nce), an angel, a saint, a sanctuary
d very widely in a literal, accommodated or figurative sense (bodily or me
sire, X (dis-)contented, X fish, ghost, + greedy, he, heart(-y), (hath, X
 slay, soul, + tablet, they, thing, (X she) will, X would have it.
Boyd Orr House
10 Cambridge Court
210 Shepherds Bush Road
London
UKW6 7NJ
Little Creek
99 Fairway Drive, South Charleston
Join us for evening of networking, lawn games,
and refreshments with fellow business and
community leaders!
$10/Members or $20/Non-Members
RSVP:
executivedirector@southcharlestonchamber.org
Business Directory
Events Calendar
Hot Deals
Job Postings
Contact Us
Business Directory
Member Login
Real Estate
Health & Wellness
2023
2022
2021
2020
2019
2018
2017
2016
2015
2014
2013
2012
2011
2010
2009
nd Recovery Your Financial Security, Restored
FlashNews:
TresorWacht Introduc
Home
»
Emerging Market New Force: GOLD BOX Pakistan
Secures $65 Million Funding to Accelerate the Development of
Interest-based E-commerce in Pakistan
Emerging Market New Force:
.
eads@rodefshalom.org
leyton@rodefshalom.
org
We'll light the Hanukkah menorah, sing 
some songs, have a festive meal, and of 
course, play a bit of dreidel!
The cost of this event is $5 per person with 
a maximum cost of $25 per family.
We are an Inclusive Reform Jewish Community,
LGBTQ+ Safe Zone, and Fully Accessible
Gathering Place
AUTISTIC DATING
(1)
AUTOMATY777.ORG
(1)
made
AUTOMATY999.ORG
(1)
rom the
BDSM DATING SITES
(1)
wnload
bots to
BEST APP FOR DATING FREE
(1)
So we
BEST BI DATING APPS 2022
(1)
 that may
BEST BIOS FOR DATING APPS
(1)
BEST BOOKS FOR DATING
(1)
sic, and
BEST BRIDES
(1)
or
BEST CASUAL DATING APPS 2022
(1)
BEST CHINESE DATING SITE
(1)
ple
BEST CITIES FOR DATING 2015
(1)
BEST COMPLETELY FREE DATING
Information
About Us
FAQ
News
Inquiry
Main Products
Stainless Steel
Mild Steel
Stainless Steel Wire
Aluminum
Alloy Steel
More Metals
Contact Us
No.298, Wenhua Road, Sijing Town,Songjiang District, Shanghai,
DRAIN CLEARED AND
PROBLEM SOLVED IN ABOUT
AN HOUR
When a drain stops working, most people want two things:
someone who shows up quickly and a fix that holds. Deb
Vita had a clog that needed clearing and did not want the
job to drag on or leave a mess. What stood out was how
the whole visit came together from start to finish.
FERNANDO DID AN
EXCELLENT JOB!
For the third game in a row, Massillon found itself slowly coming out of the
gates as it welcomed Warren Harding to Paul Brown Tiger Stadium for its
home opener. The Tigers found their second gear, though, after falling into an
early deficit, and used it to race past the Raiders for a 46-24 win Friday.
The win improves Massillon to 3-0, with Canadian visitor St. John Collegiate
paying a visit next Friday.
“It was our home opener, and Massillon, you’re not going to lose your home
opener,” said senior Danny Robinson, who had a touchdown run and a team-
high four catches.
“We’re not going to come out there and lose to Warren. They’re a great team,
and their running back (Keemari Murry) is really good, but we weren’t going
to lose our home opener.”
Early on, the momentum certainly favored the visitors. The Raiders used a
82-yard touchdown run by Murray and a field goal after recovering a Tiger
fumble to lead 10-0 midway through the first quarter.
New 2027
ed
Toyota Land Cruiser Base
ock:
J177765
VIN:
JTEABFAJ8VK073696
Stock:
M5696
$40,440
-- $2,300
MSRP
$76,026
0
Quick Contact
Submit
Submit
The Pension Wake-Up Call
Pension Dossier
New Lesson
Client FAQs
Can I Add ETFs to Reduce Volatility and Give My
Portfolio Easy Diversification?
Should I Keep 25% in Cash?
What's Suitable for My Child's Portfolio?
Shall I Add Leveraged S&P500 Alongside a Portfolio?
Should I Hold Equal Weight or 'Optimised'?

# REQUEST
Reproduce the records unchanged, from their first line through the line containing "When a drain", including both of these lines.

# EXPECTED OUTPUT
nce), an angel, a saint, a sanctuary
d very widely in a literal, accommodated or figurative sense (bodily or me
sire, X (dis-)contented, X fish, ghost, + greedy, he, heart(-y), (hath, X
 slay, soul, + tablet, they, thing, (X she) will, X would have it.
Boyd Orr House
10 Cambridge Court
210 Shepherds Bush Road
London
UKW6 7NJ
Little Creek
99 Fairway Drive, South Charleston
Join us for evening of networking, lawn games,
and refreshments with fellow business and
community leaders!
$10/Members or $20/Non-Members
RSVP:
executivedirector@southcharlestonchamber.org
Business Directory
Events Calendar
Hot Deals
Job Postings
Contact Us
Business Directory
Member Login
Real Estate
Health & Wellness
2023
2022
2021
2020
2019
2018
2017
2016
2015
2014
2013
2012
2011
2010
2009
nd Recovery Your Financial Security, Restored
FlashNews:
TresorWacht Introduc
Home
»
Emerging Market New Force: GOLD BOX Pakistan
Secures $65 Million Funding to Accelerate the Development of
Interest-based E-commerce in Pakistan
Emerging Market New Force:
.
eads@rodefshalom.org
leyton@rodefshalom.
org
We'll light the Hanukkah menorah, sing 
some songs, have a festive meal, and of 
course, play a bit of dreidel!
The cost of this event is $5 per person with 
a maximum cost of $25 per family.
We are an Inclusive Reform Jewish Community,
LGBTQ+ Safe Zone, and Fully Accessible
Gathering Place
AUTISTIC DATING
(1)
AUTOMATY777.ORG
(1)
made
AUTOMATY999.ORG
(1)
rom the
BDSM DATING SITES
(1)
wnload
bots to
BEST APP FOR DATING FREE
(1)
So we
BEST BI DATING APPS 2022
(1)
 that may
BEST BIOS FOR DATING APPS
(1)
BEST BOOKS FOR DATING
(1)
sic, and
BEST BRIDES
(1)
or
BEST CASUAL DATING APPS 2022
(1)
BEST CHINESE DATING SITE
(1)
ple
BEST CITIES FOR DATING 2015
(1)
BEST COMPLETELY FREE DATING
Information
About Us
FAQ
News
Inquiry
Main Products
Stainless Steel
Mild Steel
Stainless Steel Wire
Aluminum
Alloy Steel
More Metals
Contact Us
No.298, Wenhua Road, Sijing Town,Songjiang District, Shanghai,
DRAIN CLEARED AND
PROBLEM SOLVED IN ABOUT
AN HOUR
When a drain stops working, most people want two things:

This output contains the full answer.